Esse efeito persistiu ao longo do tempo. Aos 15 anos, 48% do grupo sem assistência foi colocado em um curso de educação especializada, em comparação a 12% do grupo beneficiado. Aos 21 anos, os jovens beneficiados continuam apresentando pontos de QI mais altos do que os outros, como quando eram crianças. Além disso, cumpriram mais anos de estudo, conseguiram mais empregos em período integral, consomem menos drogas e sofrem menos de depressão.
Craig Ramey obteve o mesmo resultado com um projeto similar visando crianças que nasceram prematuramente. Em um universo de 985 crianças, os testes de QI aos 3 anos mostram diferença entre um grupo que recebeu estímulos especiais e outro, que apenas teve cuidados de saúde.
4. Existe ginástica para o cérebro?
Pode ser. Michael Merzenich, neurobiólogo da Universidade da Califórnia, apresenta o resultado obtido com testes do programa de ginástica cerebral que sua sociedade, Posit Science, vende ao preço de 395 dólares. São programas de computador com atividades intelectuais. Dentre 182 usuários idosos, 93% viram sua capacidade cognitiva melhorar, segundo ele.
Timothy Salthouse, professor no Laboratório de Idade e Cognição, da Universidade de Virgínia, é mais comedido a respeito. Após uma revisão de testes similares conduzidos por seu laboratório e por outros, ele conclui: “Existem poucas provas científicas para confirmar que um suplemento de atividades estimulantes modifiquem a taxa de envelhecimento do cérebro.
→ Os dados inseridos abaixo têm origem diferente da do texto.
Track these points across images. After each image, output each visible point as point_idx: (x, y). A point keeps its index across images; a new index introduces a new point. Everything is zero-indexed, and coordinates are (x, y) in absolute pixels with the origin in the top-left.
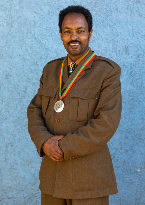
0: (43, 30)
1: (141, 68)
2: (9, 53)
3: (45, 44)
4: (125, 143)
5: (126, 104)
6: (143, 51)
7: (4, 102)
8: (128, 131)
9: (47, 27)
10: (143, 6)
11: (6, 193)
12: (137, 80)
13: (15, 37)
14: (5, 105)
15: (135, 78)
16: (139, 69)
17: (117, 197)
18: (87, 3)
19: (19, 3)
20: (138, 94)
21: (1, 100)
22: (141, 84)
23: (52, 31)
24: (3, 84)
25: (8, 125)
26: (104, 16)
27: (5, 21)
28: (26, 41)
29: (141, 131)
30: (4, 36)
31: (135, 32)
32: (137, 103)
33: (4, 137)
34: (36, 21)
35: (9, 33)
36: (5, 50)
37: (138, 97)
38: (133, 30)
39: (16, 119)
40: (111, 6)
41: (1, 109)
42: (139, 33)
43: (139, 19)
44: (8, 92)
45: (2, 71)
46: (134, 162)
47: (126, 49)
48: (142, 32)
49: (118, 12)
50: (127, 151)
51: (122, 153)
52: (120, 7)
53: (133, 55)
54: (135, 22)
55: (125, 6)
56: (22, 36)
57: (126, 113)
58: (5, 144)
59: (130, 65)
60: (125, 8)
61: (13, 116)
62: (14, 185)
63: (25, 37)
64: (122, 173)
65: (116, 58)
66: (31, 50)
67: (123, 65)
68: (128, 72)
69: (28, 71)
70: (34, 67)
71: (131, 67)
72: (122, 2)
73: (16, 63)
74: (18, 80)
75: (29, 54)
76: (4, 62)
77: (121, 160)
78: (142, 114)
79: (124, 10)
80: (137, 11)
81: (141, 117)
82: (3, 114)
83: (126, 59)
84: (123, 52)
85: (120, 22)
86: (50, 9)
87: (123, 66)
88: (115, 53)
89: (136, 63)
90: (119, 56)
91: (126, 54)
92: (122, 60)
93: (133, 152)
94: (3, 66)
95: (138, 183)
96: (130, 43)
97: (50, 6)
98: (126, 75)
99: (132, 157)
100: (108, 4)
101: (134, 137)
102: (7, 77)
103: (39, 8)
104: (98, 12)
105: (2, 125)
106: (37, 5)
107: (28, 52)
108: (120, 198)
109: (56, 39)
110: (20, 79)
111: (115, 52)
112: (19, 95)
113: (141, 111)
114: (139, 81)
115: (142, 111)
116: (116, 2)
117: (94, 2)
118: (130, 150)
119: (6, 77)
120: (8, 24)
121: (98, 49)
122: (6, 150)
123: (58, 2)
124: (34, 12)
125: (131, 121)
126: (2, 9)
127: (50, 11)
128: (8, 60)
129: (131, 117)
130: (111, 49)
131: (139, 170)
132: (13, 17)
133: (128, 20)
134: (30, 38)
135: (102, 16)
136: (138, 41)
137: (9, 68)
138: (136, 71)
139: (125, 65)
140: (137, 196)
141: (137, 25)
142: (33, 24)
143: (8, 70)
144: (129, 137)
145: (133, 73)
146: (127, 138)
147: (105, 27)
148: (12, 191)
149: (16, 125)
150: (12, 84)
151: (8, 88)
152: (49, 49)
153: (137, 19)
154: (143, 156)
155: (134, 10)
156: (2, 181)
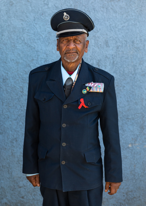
0: (31, 35)
1: (122, 57)
2: (3, 59)
3: (34, 47)
6: (121, 43)
7: (4, 104)
9: (35, 32)
10: (116, 3)
11: (17, 183)
12: (119, 68)
13: (7, 44)
14: (6, 106)
15: (117, 67)
16: (120, 58)
19: (7, 13)
20: (121, 80)
21: (2, 102)
23: (39, 35)
24: (1, 88)
25: (10, 123)
28: (17, 46)
29: (128, 112)
31: (113, 27)
32: (121, 88)
33: (9, 135)
34: (24, 28)
37: (122, 83)
38: (111, 25)
39: (17, 117)
40: (89, 6)
42: (116, 27)
43: (114, 15)
44: (7, 93)
46: (125, 139)
47: (106, 43)
48: (118, 26)
49: (96, 11)
52: (96, 7)
53: (113, 47)
54: (111, 18)
55: (101, 5)
56: (13, 43)
58: (10, 140)
59: (111, 56)
60: (101, 7)
63: (16, 43)
65: (98, 52)
66: (22, 54)
67: (105, 57)
68: (110, 62)
69: (23, 73)
71: (113, 58)
72: (98, 2)
73: (11, 68)
74: (15, 82)
75: (22, 57)
78: (127, 97)
79: (100, 9)
80: (111, 8)
81: (127, 99)
82: (5, 114)
83: (107, 51)
84: (104, 46)
85: (98, 20)
86: (35, 15)
88: (98, 48)
89: (116, 54)
90: (101, 49)
91: (107, 47)
92: (104, 53)
93: (124, 131)
95: (131, 157)
96: (109, 37)
97: (35, 13)
98: (110, 65)
100: (86, 5)
101: (123, 118)
102: (4, 81)
103: (25, 16)
105: (5, 124)
106: (23, 13)
107: (20, 56)
109: (44, 41)
111: (97, 46)
112: (17, 95)
113: (125, 94)
114: (121, 69)
115: (127, 95)
116: (92, 2)
122: (11, 145)
123: (42, 9)
124: (21, 20)
127: (36, 17)
128: (3, 66)
130: (94, 44)
131: (130, 146)
132: (2, 26)
133: (105, 17)
134: (21, 44)
136: (116, 34)
137: (5, 72)
138: (117, 61)
139: (107, 57)
140: (132, 168)
141: (113, 21)
142: (22, 30)
143: (5, 75)
145: (115, 63)
148: (22, 181)
149: (18, 122)
150: (9, 86)
151: (6, 90)
152: (38, 51)
154: (133, 133)
155: (109, 8)
156: (11, 173)
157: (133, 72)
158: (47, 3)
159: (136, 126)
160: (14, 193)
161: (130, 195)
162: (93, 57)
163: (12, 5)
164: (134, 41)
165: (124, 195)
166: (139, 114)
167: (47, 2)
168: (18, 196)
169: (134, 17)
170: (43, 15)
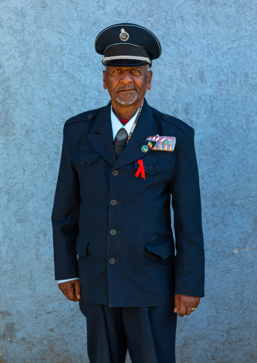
0: (75, 59)
1: (226, 101)
2: (27, 98)
3: (79, 79)
4: (212, 214)
5: (208, 156)
6: (226, 76)
7: (26, 172)
8: (215, 196)
9: (81, 53)
10: (220, 9)
11: (43, 306)
12: (221, 119)
13: (34, 73)
14: (29, 175)
15: (218, 117)
16: (223, 102)
17: (209, 294)
18: (136, 12)
19: (35, 21)
20: (225, 140)
21: (23, 168)
22: (228, 125)
23: (88, 59)
24: (22, 145)
25: (36, 204)
26: (163, 29)
27: (16, 51)
28: (50, 77)
29: (234, 194)
30: (17, 73)
31: (212, 48)
32: (224, 153)
33: (33, 224)
34: (64, 45)
35: (25, 67)
36: (21, 93)
37: (225, 145)
38: (209, 46)
39: (48, 195)
40: (173, 13)
41: (24, 182)
42: (219, 49)
43: (215, 29)
44: (32, 155)
45: (19, 124)
46: (228, 240)
47: (200, 75)
48: (222, 47)
49: (185, 21)
50: (217, 225)
51: (209, 229)
52: (186, 13)
53: (212, 83)
54: (210, 34)
55: (194, 10)
56: (45, 70)
57: (210, 169)
58: (34, 233)
59: (209, 97)
60: (193, 14)
61: (43, 191)
62: (54, 293)
63: (49, 71)
64: (212, 257)
65: (187, 90)
66: (59, 89)
67: (198, 98)
68: (206, 108)
69: (59, 121)
70: (67, 115)
71: (210, 100)
72: (189, 6)
73: (39, 112)
74: (45, 136)
75: (58, 95)
76: (21, 111)
77: (209, 239)
78: (233, 169)
79: (193, 17)
80: (211, 17)
81: (233, 172)
82: (27, 189)
83: (202, 89)
84: (197, 80)
85: (188, 36)
86: (83, 25)
87: (199, 100)
88: (186, 83)
89: (217, 95)
90: (191, 86)
91: (202, 82)
92: (196, 92)
93: (226, 225)
94: (20, 117)
95: (237, 270)
96: (207, 65)
97: (82, 22)
98: (205, 113)
99: (224, 233)
100: (168, 10)
101: (225, 204)
102: (28, 134)
103: (66, 26)
104: (155, 24)
105: (27, 206)
106: (63, 21)
107: (55, 93)
108: (213, 295)
109: (96, 70)
110: (48, 134)
111: (185, 80)
112: (49, 159)
113: (231, 164)
114: (224, 120)
115: (233, 165)
116: (180, 6)
117: (146, 10)
118: (221, 223)
119: (26, 134)
120: (21, 53)
121: (159, 79)
122: (36, 241)
123: (94, 15)
124: (59, 32)
125: (218, 180)
126: (10, 33)
127: (83, 29)
128: (27, 108)
129: (217, 174)
130: (179, 77)
131: (236, 251)
132: (28, 42)
133: (199, 32)
134: (57, 72)
135: (160, 30)
136: (218, 61)
137: (29, 120)
138: (219, 107)
139: (201, 99)
140: (238, 289)
141: (213, 38)
142: (59, 50)
143: (29, 123)
144: (218, 203)
145: (214, 110)
146: (214, 205)
147: (167, 46)
148: (52, 302)
149: (48, 204)
150: (35, 143)
151: (31, 149)
152: (86, 86)
153: (213, 28)
154: (241, 230)
155: (208, 16)
156: (35, 289)
157: (245, 127)
158: (104, 6)
159: (247, 219)
160: (38, 323)
161: (232, 334)
162: (178, 98)
163: (44, 7)
164: (248, 74)
165: (222, 334)
166: (252, 197)
167: (102, 3)
168: (44, 327)
169: (249, 33)
170: (96, 26)
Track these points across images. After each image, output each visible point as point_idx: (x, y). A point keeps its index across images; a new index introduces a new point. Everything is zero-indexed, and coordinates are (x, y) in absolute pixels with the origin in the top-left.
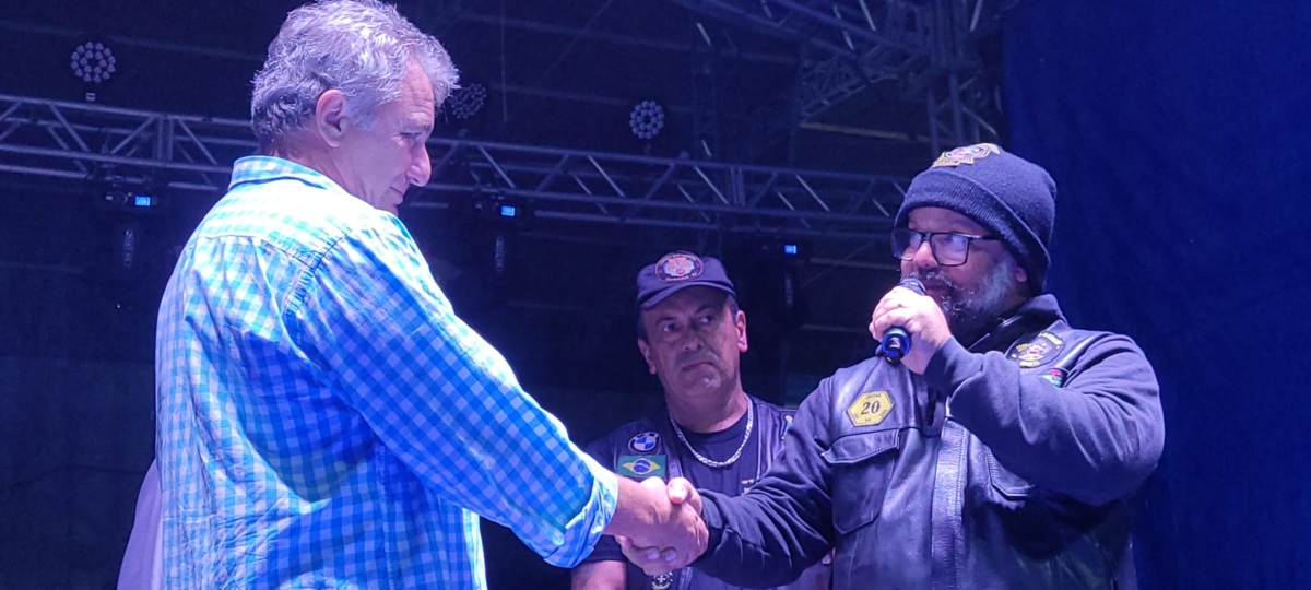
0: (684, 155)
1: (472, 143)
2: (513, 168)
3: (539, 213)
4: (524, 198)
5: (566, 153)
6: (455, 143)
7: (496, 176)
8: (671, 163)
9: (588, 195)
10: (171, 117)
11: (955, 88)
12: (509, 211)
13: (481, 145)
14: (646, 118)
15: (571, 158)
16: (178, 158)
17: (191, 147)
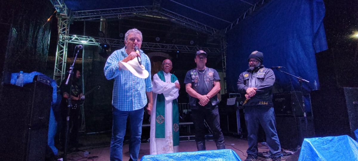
0: (196, 46)
1: (174, 45)
3: (181, 52)
5: (184, 46)
6: (173, 45)
7: (177, 48)
8: (194, 47)
9: (186, 50)
10: (145, 43)
11: (223, 39)
12: (178, 52)
13: (176, 45)
14: (192, 42)
16: (146, 47)
17: (147, 45)
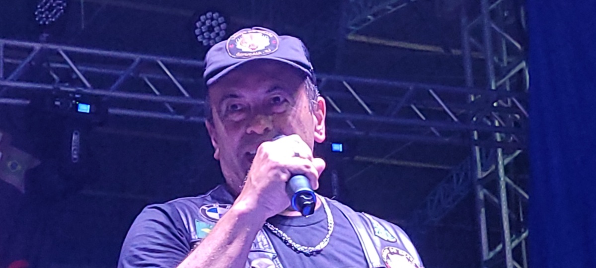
1: (53, 46)
2: (89, 69)
3: (111, 111)
4: (97, 96)
5: (137, 57)
6: (37, 46)
7: (74, 76)
9: (157, 96)
12: (84, 108)
13: (61, 49)
14: (210, 27)
15: (142, 61)
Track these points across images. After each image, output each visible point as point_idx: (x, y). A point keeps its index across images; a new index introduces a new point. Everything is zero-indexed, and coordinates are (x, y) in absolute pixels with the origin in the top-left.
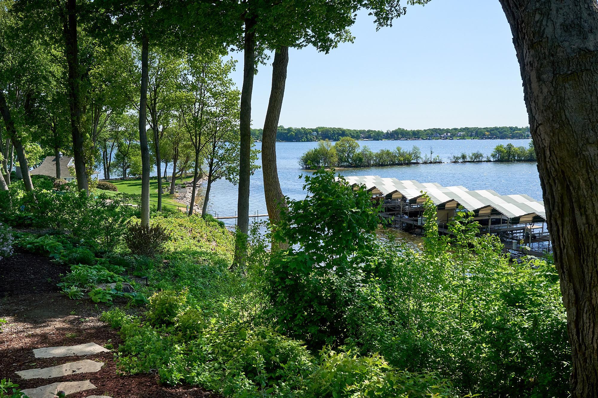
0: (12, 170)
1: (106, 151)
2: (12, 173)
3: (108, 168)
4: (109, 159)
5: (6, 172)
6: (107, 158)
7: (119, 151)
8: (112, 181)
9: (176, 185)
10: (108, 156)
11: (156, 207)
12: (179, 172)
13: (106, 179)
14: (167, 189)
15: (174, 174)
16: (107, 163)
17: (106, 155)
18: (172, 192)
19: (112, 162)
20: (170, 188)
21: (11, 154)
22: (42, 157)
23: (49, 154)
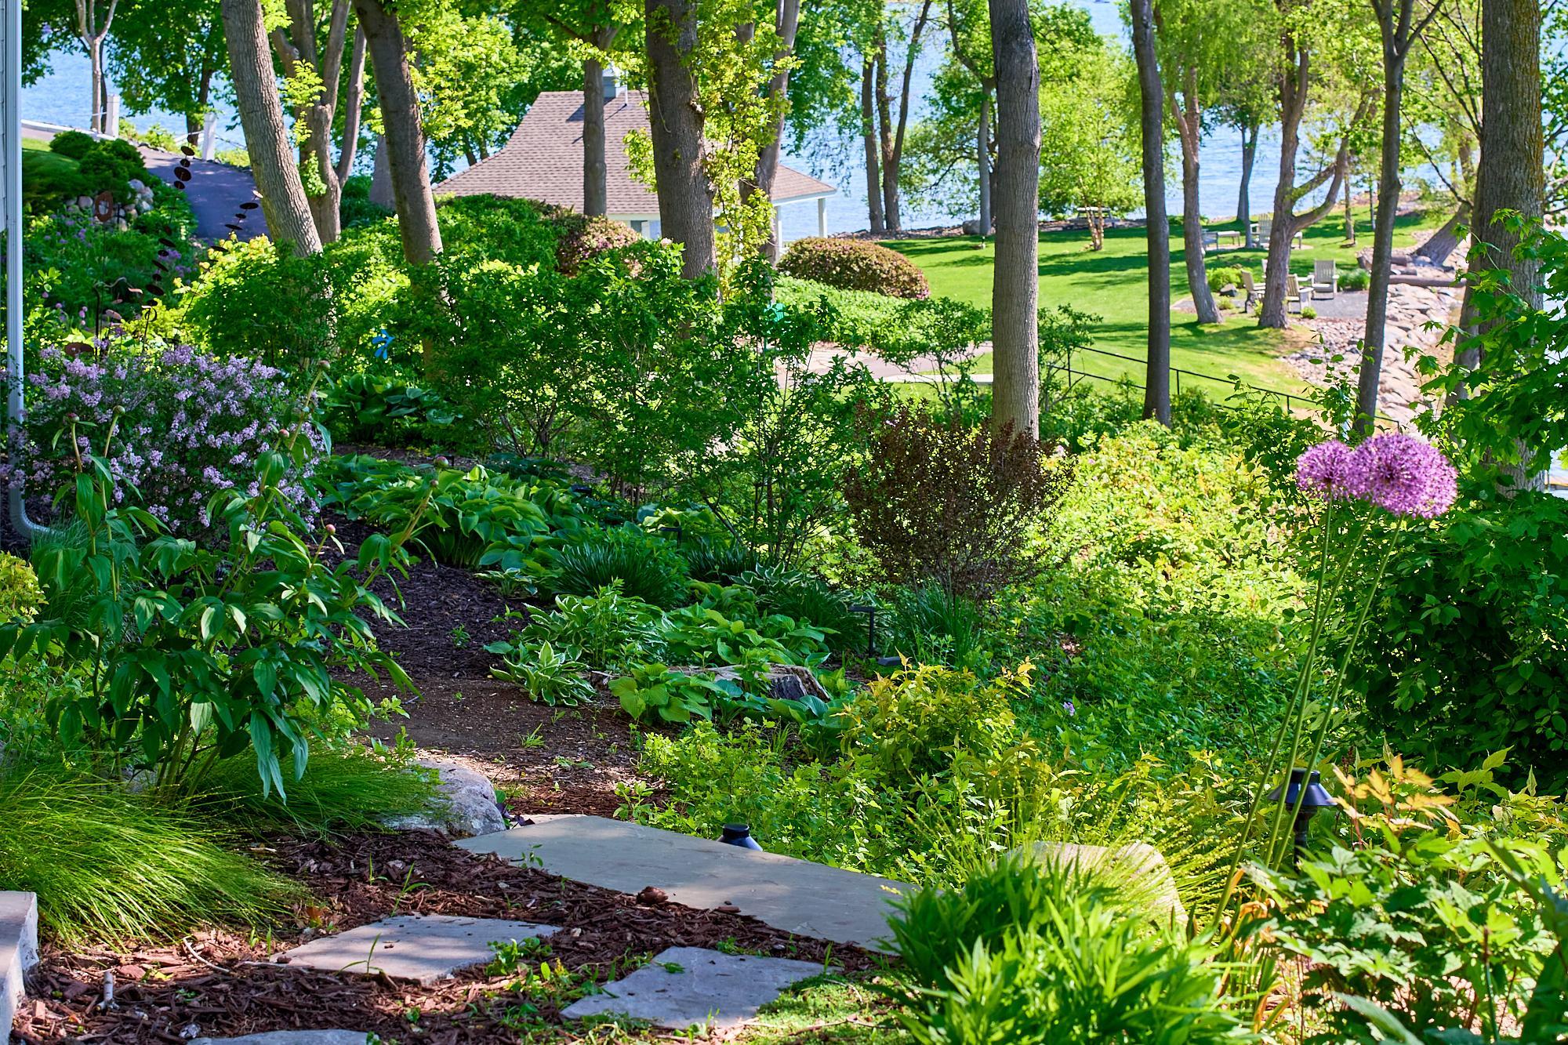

5. Estamos ficando cada vez mais inteligentes?Há um século, constata-se que nos países industrializados as gerações ganham três pontos de QI a cada dez anos. Essa é a conclusão de James Flynn, da Universidade de Otago (Nova Zelândia). Certos psicólogos alegam que esse fenômeno se deve à melhora da alimentação, outros, a uma elevação do nível de instrução.
Em abril de 2008, os pesquisadores Thomas W. Teasdale e David R. Owen publicaram os resultados de testes cognitivos feitos com jovens dinamarqueses por ocasião de sua incorporação no exército em 1988, 1998 e 2004. Resultado: os 25 mil recrutas de 1998 obtiveram um resultado 2 pontos superior ao dos 33 mil testados em 1988, seguindo a lógica de Flynn. Mas os 23 mil recrutas de 2004, em contraposição, atingiram um valor inferior aos de 1998, caindo para o nível de 1988.
Essa regressão foi igualmente observada nas fileiras norueguesas. Segundo Teasdale e Owen, esse recuo proviria de alterações do sistema educacional dinamarquês, que passou a ser menos dirigido à resolução de problemas lógicos e à rapidez. Eles também apontam como causa a integração de um maior número de imigrantes que - conforme mostram outros estudos - costumam obter resultados inferiores aos dos dinamarqueses natos. Mas como logo virá uma segunda geração de imigrantes igualando as condições, esse efeito sobre o efeito Flynn poderá se atenuar.